The main focus of the site, https://wantaghinmemoryof.homestead.com, was to memorialize all those Wantagh High School students in her class who died each year, and to add their memory to those who had gone before.

Glenn Strachan had grown up in Wantagh, graduated at age 16 in 1975 and moved to California. He, too, wondered about his former classmates and acquaintances.

Strachan hadn’t known Kahn-Brunner in Wantagh. He was a software engineer who lived in Silicon Valley, he said, when he saw an early iteration of Kahn-Brunner’s “Virtual Memorial” website that memorialized members of her class.

Strachan’s interest went further. He wanted to create digital record of the entire school, focusing especially on those who had died in the preceding year. And it received an unexpected boost from former Wantagh High Vice Principal Nicholas Lennick, who sent Strachan hard copies of the school’s yearbooks, dating back as far as 1956.

Strachan was able to digitize these books at a rate of slightly more than three books per year. After 17 years, he has finally finished the books Lennick sent him.

To pay for the effort, Strachan held what amounted to a miniature version of a highly specialized auction. Whoever bid the highest won a hard copy of the yearbook on which Strachan had been working that year. Strachan himself kept a complete digitized scan of the book.
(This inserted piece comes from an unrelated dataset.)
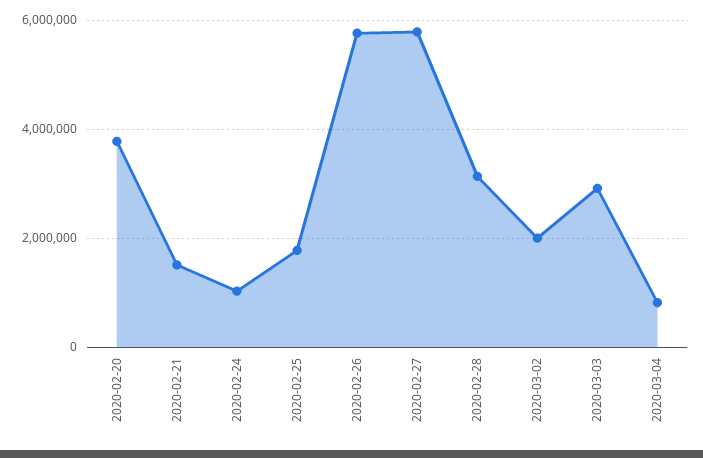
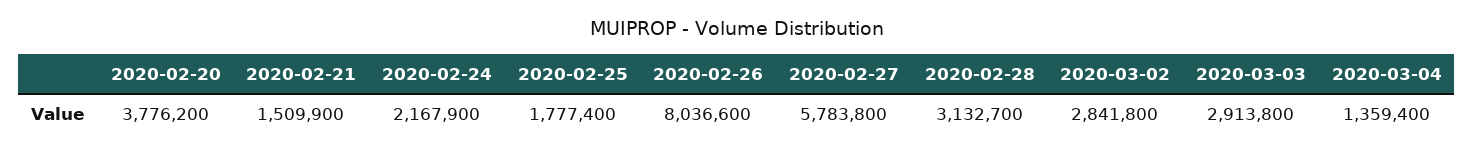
2020-02-24: 1000000 -> 2167900
2020-02-26: 5800000 -> 8036600
2020-03-02: 2000000 -> 2841800
2020-03-04: 800000 -> 1359400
“I wasn’t that connected to Wantagh when I lived there,” Strachan said. “I graduated early and moved to California when I was 16.” He spent most of his working life until recently at various firms in Silicon Valley before moving back two years ago to take a development post at a major East Coast university, where he still works.

“My wife has stayed much more connected to Wantagh,” he said, “and we have neighbors in D.C. who are from Wantagh.”

But “Mindye is the heart and soul of the project,” Strachan said. Their website, https://wantaghinmemoryof.homestead.com, is maintained through donations and features entries of all kinds, including veterans, a guest book for visitors to sign and a chat room. It is clear from the entries that Kahn-Brunner’s labor of love has inspired hundreds, if not thousands, of Wantagh graduates to maintain their connection to their hometown and their loved ones.

So far, Strachan has recorded more than 1,300 deaths out of the some 13,000 who have attended in the years covered, including Strachan’s own brother, Merrill, class of ’68, who died 10 years ago.

The page has also inspired a number of Facebook spinoffs, but none have the emotional depth of the original.

Educator Dr. Steven Lando, of Great Neck, another member of the class of ’75, has used Kahn-Brunner’s original to create a poster for the class of ’75’s 40th-anniversary reunion. Those who are planning to attend have been adding comments and posting images of their own, he said. And Lando has discovered an additional 29 classmates have died in the past 12 months.

My wife [Jean] asks why I do it,” Strachan said. “I tell her, ‘No one else will do it.’ But I’m also happy to think people still remember those who have passed.”